No Bidders for President’s ‘Anti-Semitic’ Letter Opposing Louis Brandeis Court Nod

Legal Eagle: Brandeis blazed a trail. Image by GETTY IMAGES
LOS ANGELES — A letter from former President William Howard Taft attacking the nomination of Louis D. Brandeis to the U.S. Supreme Court in thinly veiled anti-Semitic terms may be of historic value, but apparently not $15,000 worth.
That sum was the opening bid set by the Nate D. Sanders auction house in Los Angeles for the 1916 document, but by the April 28 deadline no bids had been received.
Taft’s epistle sheds light on the state of anti-Semitism at the time in the most “respectable” circles. In addition, the episode provides an interesting parallel to the fight over President Obama’s nomination of Merrick Garland, another Jewish lawyer, to the Supreme Court seat vacated by the death of Justice Antonin Scalia.
Taft had reportedly hoped that President Woodrow Wilson, his successor in the White House, would appoint him to the seat left vacant by the unexpected death of Justice Joseph R. Lamar, just as the 1916 presidential election campaign was heating up.

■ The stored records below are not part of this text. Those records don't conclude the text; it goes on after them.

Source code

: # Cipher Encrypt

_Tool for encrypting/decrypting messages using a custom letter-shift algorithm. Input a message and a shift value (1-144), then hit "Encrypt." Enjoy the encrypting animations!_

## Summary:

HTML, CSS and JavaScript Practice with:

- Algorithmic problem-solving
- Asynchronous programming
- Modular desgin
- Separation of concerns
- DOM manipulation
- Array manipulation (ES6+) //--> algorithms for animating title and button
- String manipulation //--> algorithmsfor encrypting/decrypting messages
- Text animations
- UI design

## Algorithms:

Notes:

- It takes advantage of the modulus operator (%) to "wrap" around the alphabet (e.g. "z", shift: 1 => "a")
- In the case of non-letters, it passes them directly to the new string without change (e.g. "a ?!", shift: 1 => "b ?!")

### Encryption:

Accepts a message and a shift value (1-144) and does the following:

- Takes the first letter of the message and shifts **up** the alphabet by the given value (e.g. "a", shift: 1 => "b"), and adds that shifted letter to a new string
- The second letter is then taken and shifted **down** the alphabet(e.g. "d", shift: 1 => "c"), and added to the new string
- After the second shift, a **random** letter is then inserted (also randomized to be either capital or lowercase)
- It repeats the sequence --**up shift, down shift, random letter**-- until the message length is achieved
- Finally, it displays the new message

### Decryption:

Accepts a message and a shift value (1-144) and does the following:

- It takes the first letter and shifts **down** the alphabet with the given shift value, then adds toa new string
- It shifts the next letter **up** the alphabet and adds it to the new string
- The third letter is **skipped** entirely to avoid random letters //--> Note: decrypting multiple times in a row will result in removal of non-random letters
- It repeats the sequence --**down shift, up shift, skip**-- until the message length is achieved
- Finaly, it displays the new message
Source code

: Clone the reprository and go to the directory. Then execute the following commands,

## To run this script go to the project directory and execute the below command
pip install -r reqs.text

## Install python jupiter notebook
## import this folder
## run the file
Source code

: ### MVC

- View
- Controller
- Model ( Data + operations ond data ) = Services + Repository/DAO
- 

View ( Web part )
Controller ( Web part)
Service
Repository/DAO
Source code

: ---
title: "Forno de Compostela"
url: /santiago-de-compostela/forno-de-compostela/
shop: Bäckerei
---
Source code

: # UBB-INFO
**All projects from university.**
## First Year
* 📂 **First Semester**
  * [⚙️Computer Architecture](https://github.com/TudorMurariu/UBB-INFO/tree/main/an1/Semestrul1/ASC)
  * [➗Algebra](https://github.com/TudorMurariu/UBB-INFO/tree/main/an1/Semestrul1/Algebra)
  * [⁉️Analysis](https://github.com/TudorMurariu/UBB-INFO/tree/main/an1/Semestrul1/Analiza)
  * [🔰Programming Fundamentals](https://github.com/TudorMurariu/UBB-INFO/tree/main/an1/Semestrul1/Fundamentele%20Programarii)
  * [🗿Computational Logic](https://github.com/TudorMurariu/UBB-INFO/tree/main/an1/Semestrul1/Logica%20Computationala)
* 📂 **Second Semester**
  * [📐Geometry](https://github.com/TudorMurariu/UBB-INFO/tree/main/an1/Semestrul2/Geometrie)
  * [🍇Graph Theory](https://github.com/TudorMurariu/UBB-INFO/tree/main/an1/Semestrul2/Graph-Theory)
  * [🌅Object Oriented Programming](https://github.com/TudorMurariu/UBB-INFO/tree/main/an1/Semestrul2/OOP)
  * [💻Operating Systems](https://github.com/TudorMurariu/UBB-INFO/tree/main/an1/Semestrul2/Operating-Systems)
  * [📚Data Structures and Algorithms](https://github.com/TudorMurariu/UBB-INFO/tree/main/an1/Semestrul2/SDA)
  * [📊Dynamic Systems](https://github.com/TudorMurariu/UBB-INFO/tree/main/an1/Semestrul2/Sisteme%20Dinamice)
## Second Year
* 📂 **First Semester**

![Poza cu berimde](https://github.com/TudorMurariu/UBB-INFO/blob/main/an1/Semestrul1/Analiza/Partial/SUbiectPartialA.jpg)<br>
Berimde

Although Taft claimed that his opposition to Brandeis was based on the latter’s progressive and “socialist” views, Taft’s scurrilous language and constant emphasis on Brandeis’ Jewishness pointed more to a personal outrage at the prospect of a Jew being named, for the first time, to the Supreme Court.
In his four-page letter on Jan. 21, 1916 to Jewish journalist Gus Karger, Taft labeled Brandeis “cunning,” “a hypocrite,” “unscrupulous,” and possessing “much power for evil.”
Taft maintained that “the intelligent Jews of this country” also opposed Brandeis’ nomination, but that to counter that opposition Brandeis had suddenly “adopted Zionism, favors the new Jerusalem, and has metaphorically been re-circumcised.”
The Senate, after history’s first public hearing on a Supreme Court nomination, confirmed Brandeis by a 42-22 vote and the Jewish judge went on to a long and influential tenure on the court.
Although the historic letter is no longer up for auction, it is still available for sale by Nate D. Sanders Auctions in Los Angeles.